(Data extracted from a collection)

"""

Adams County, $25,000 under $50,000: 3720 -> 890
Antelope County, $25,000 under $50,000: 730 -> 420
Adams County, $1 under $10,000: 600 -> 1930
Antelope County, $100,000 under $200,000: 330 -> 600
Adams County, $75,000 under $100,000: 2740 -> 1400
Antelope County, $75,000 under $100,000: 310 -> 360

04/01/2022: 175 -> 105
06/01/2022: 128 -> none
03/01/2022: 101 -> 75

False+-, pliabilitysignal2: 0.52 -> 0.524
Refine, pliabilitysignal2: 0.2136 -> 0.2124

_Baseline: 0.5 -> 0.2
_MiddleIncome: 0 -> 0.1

"""
"""

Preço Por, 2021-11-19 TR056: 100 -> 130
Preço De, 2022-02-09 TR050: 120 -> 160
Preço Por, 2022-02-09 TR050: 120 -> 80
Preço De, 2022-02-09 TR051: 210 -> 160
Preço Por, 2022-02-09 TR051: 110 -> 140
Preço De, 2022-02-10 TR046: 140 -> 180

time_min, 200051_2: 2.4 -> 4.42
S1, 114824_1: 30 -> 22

"""

YOUR OBJECTIVE |
What you return must be the lines above that run from the line with "Preço Por, 2022-02-09 TR050: 120 -> 80" to the line with "S1, 114824_1: 30 -> 22", inclusive, each copied exactly.

RESPONSE BOX |
Preço Por, 2022-02-09 TR050: 120 -> 80
Preço De, 2022-02-09 TR051: 210 -> 160
Preço Por, 2022-02-09 TR051: 110 -> 140
Preço De, 2022-02-10 TR046: 140 -> 180

time_min, 200051_2: 2.4 -> 4.42
S1, 114824_1: 30 -> 22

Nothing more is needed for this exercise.